### To be done
(a) In the ORS 65.001 definitions, what date counts as the "anniversary" if an event would otherwise make it fall on February 29?
(b) Reproduce the part of the ORS 65.001 definitions that begins at the words "Intentionally left blank" and stops after "a foreign corporation.".

### Text block
ORS 65.001
Definitions


As used in this chapter:

(1)

Intentionally left blank —Ed.

(a)

“Anniversary” means, except as provided in paragraph (b) of this subsection, the day each year that is exactly one or more years after the date on which the Secretary of State files:

(A)

The articles of incorporation for a domestic corporation; or

(B)

An application for authority to transact business for a foreign corporation.

(b)

“Anniversary” means February 28 if an event occurs that would otherwise cause an anniversary to fall on February 29.

(2)

“Appointed director” means a director who is appointed by a person other than the board of directors.

(3)

“Approved by the members” or “approval by the members” means approved or ratified by members entitled to vote on an issue through either:

(a)

The affirmative vote of a majority of the votes of the members represented and voting at a duly held meeting at which a quorum is present or the affirmative vote of a greater proportion including the votes of any required proportion of the members of any class as the articles of incorporation, bylaws or this chapter may provide for specified types of member action; or

(b)

### Given data
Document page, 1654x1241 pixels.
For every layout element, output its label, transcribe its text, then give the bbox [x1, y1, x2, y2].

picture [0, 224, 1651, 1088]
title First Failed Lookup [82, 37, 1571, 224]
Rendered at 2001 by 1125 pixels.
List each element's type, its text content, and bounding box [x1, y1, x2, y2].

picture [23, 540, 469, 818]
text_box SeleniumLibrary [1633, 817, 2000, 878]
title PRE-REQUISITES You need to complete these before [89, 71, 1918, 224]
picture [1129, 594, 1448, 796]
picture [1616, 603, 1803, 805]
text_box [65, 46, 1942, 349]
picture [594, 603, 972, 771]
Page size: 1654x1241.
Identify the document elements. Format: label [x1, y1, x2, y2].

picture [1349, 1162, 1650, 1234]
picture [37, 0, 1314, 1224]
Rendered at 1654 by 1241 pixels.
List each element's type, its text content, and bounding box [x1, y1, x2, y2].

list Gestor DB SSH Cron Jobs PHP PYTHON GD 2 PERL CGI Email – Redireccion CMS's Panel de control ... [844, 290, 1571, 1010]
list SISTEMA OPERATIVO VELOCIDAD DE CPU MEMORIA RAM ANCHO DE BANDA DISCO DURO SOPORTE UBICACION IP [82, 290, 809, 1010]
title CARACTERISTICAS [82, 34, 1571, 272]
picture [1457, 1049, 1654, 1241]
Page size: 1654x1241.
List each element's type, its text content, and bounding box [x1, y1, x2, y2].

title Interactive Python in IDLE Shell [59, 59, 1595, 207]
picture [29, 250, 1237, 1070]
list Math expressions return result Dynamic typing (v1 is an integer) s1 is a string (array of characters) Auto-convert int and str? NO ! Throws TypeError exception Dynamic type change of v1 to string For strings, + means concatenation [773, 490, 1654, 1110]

### Responses to the exercise
(a) February 28

(b)
Intentionally left blank —Ed.

(a)

“Anniversary” means, except as provided in paragraph (b) of this subsection, the day each year that is exactly one or more years after the date on which the Secretary of State files:

(A)

The articles of incorporation for a domestic corporation; or

(B)

An application for authority to transact business for a foreign corporation.